» Problem requirements
Word for word, repeat each of the records below.
┄┄┄┄┄┄┄┄┄┄
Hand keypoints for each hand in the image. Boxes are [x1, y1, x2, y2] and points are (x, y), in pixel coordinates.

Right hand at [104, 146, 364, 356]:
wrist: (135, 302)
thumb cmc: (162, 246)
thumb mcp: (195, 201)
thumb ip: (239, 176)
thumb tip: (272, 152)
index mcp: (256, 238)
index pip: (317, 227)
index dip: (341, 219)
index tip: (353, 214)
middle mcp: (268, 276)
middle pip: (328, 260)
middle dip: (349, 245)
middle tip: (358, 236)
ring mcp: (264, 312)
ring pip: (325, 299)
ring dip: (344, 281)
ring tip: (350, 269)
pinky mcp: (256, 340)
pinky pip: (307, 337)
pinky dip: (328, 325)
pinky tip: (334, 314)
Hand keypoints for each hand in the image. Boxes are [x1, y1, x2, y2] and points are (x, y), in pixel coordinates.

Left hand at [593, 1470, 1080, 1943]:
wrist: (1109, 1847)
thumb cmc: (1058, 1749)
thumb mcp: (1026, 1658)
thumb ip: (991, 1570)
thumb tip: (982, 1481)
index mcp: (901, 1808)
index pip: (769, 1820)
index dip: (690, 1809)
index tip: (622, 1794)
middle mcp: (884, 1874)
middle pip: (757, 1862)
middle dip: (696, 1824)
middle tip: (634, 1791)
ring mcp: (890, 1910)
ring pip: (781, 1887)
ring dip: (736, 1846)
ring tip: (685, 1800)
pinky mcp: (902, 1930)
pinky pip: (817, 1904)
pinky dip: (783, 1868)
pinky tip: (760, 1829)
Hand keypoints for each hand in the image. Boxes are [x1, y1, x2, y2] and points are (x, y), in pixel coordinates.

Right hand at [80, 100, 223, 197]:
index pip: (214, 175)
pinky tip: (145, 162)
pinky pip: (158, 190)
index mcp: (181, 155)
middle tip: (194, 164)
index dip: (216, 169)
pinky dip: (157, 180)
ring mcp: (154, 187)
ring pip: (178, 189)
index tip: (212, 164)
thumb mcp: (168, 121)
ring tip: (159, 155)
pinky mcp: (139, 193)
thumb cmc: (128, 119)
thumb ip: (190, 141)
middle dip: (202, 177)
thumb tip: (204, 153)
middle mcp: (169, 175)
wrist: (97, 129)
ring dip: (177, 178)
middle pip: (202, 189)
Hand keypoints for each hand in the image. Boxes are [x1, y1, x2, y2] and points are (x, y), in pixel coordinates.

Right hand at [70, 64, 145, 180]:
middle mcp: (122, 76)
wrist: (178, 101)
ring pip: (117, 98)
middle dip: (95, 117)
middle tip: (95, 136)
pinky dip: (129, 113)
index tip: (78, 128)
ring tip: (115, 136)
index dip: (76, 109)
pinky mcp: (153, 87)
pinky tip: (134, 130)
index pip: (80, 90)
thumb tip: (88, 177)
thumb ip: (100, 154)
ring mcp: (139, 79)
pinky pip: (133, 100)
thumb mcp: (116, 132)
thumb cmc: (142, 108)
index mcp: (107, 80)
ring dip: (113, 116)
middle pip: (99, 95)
┄┄┄┄┄┄┄┄┄┄
» Solution
Hand keypoints for each hand in the image. Boxes are [x1, y1, x2, y2] and points are (x, y), in pixel coordinates.

Right hand at [104, 146, 364, 356]:
wrist: (135, 302)
thumb cmc: (162, 246)
thumb mcp: (195, 201)
thumb ip: (239, 176)
thumb tip: (272, 152)
index mcp: (256, 238)
index pip: (317, 227)
index dip: (341, 219)
index tip: (353, 214)
middle mcp: (268, 276)
middle pip: (328, 260)
middle dip: (349, 245)
middle tip: (358, 236)
ring mcp: (264, 312)
ring pip: (325, 299)
ring dip: (344, 281)
ring tip: (350, 269)
pinky mcp: (256, 340)
pinky pip: (307, 337)
pinky dip: (328, 325)
pinky tip: (334, 314)
Hand keypoints for each hand in the image. Boxes are [x1, y1, x2, y2] and points are (x, y), in pixel coordinates.

Left hand at [593, 1470, 1080, 1943]:
wrist: (1109, 1847)
thumb cmc: (1058, 1749)
thumb mcp: (1026, 1658)
thumb ip: (991, 1570)
thumb tip: (982, 1481)
index mcp: (901, 1808)
index pip: (769, 1820)
index dip: (690, 1809)
index tip: (622, 1794)
middle mcp: (884, 1874)
middle pip: (757, 1862)
middle dip: (696, 1824)
middle tip: (634, 1791)
ring mcp: (890, 1910)
ring pip: (781, 1887)
ring dip: (736, 1846)
ring tip: (685, 1800)
pinky mcp: (902, 1930)
pinky pip: (817, 1904)
pinky dip: (783, 1868)
pinky tip: (760, 1829)
Hand keypoints for each hand in the image. Boxes are [x1, y1, x2, y2] and points are (x, y), in pixel coordinates.

Right hand at [80, 100, 223, 197]:
index pip: (214, 175)
pinky tip: (145, 162)
pinky pip: (158, 190)
index mcp: (181, 155)
middle tip: (194, 164)
index dip: (216, 169)
pinky dip: (157, 180)
ring mcp: (154, 187)
ring pip: (178, 189)
index tip: (212, 164)
thumb mcp: (168, 121)
ring tip: (159, 155)
pinky mcp: (139, 193)
thumb cmc: (128, 119)
thumb ip: (190, 141)
middle dip: (202, 177)
thumb tip: (204, 153)
middle mcp: (169, 175)
wrist: (97, 129)
ring dip: (177, 178)
middle pip: (202, 189)
Hand keypoints for each hand in the image. Boxes are [x1, y1, x2, y2] and points are (x, y), in pixel coordinates.

Right hand at [70, 64, 145, 180]:
middle mcp: (122, 76)
wrist: (178, 101)
ring pip: (117, 98)
middle dip: (95, 117)
middle tip: (95, 136)
pinky dip: (129, 113)
index tip: (78, 128)
ring tip: (115, 136)
index dip: (76, 109)
pinky mcp: (153, 87)
pinky tip: (134, 130)
index pip: (80, 90)
thumb tip: (88, 177)
thumb ip: (100, 154)
ring mcp: (139, 79)
pinky pip: (133, 100)
thumb mcp: (116, 132)
thumb cmc: (142, 108)
index mcp: (107, 80)
ring dip: (113, 116)
middle pip: (99, 95)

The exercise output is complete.